The drawing room, which had been out of bounds for three days, by Monday morning was once again made accessible to the family. Ida had made a fire in the grate, logs piled precariously high but the fender securely in place. The police had performed all their tasks and tests and cleaned up, the sergeant recommending Ida to have the place redecorated if she wanted all the stains eradicated. The spots and stains and splashes could still be seen, though bleached to a yellowish-brown so that, if you didn't know, you wouldn't have identified them as made by flying blood. At first I thought that all remains of the Roman vase had gone too, that priceless object I had seen John stroking reverently, but crossing to the window, I spotted a green shard winking in the snow-light. It was half embedded in the carpet, its sharp point sticking up out of the faded pile. That is how I happen to have it still, not from souvenir-hunting but because I picked it up for fear someone would tread on it. I put it in the pocket of my skirt. By the time I found it again Mrs Cosway had turned me out of Lydstep Old Hall.
The police came back just as she and Ida were returning to the drawing room, Ida with new knitting wool and needles, the bloodstained grey discarded. This time it was Strickland and the sergeant. A calm and tragic Ella, a kind of Mourning Becomes Electra figure, brought them in. Strickland said, ‘I'd like a few words with Miss Kvist.’
Without saying so, he indicated by not taking a seat and holding the door open, that the interview was to be in private.
‘You can talk to her here,’ said Mrs Cosway. ‘She has nothing to say that she can't say in front of us.’
‘I won't keep you more than a minute or two, Miss Kvist,’ Strickland said. ‘The purpose of my visit is to ask you if we might borrow your diary.’
Mrs Cosway's face was frightening. I got up and Strickland followed me out of the room, leaving the sergeant behind. The request had shaken me, as I think it would most people. Unless we are the sort of people who keep diaries for future publication, we think of this record as more private than our thoughts and more secret than the most awkward moments of our pasts.
‘Will it help John Cosway?’ I said as we went upstairs.
‘Does he need help?’
I said I didn't know. Could he tell me where John was and what had become of him?
‘He hasn't been charged,’ Strickland said. ‘I don't know yet if he will be. At present he is in hospital.’ The sight of my stricken face must have made him say quickly, ‘As a voluntary patient.’
‘Does Mrs Cosway know all this?’
‘Of course. I'm surprised no one has told you.’
I wasn't surprised. We went into my bedroom. Bright sunshine streamed through my windows, melting the long icicles which hung, dripping, from the eaves. I took the diary out of the drawer where I kept it and handed it to him.
‘We have a translator lined up,’ he said.
Dreading his answer, I asked him if it would be produced as evidence in court at John's trial; to my immense relief he shook his head, saying it was for the eyes of the investigating officers only and for counsel. My knowledge of English law was almost nil. If Strickland thought my ignorance profound when I asked him if John could be executed, he gave no sign of it. He seemed unaffected by my drawings.

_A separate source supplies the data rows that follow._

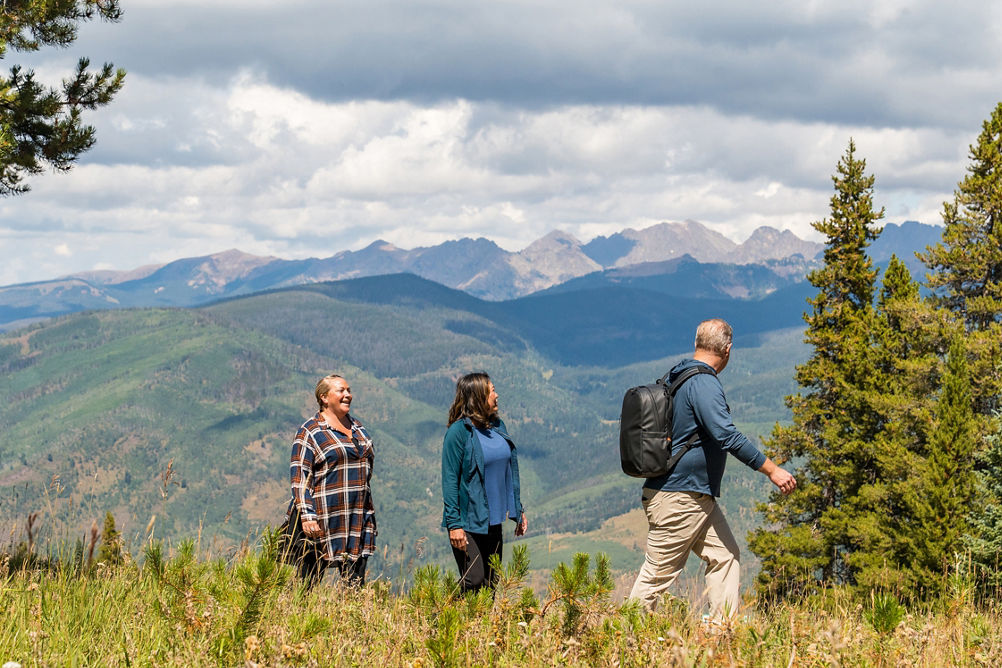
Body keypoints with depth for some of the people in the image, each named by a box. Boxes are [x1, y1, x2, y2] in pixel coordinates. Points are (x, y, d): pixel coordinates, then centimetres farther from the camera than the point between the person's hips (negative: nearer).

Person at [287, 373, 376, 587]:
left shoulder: (357, 428, 17)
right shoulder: (310, 431, -3)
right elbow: (299, 477, -9)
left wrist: (367, 512, 19)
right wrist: (306, 515, -17)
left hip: (356, 518, 6)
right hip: (321, 519, -6)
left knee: (355, 584, 2)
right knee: (309, 580, -3)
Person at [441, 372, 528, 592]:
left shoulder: (498, 426, 9)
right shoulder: (459, 432, -12)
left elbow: (509, 473, 17)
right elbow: (450, 480, -13)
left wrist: (518, 510, 16)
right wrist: (454, 524, -17)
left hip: (493, 521, 7)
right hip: (469, 522, -7)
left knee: (491, 582, 9)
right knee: (474, 582, -13)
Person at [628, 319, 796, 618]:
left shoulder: (676, 377, 13)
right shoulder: (703, 383, -18)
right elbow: (727, 435, -27)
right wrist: (772, 470, -24)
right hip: (678, 497, -10)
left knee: (725, 555, 7)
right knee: (658, 572, -4)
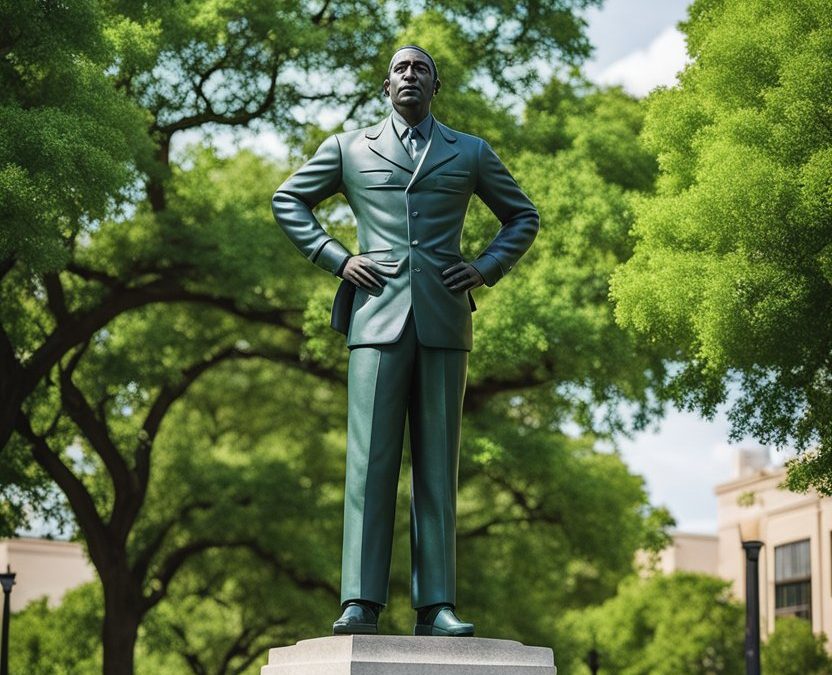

‘The death penalty for murder came to an end three years ago,’ he said, leafing through the diary with its incomprehensible language. ‘It was suspended under the Abolition of Death Penalty Act of 1965.’
I asked him what the punishment now was.
‘Imprisonment for life.’
He moved towards the door. ‘A beautiful day for the time of year,’ he said. ‘Now that your duties here have ended, for the time being at least, you may be tempted to leave. Please remember we would like you to remain for the present or let us know at once if you – well, change your place of residence.’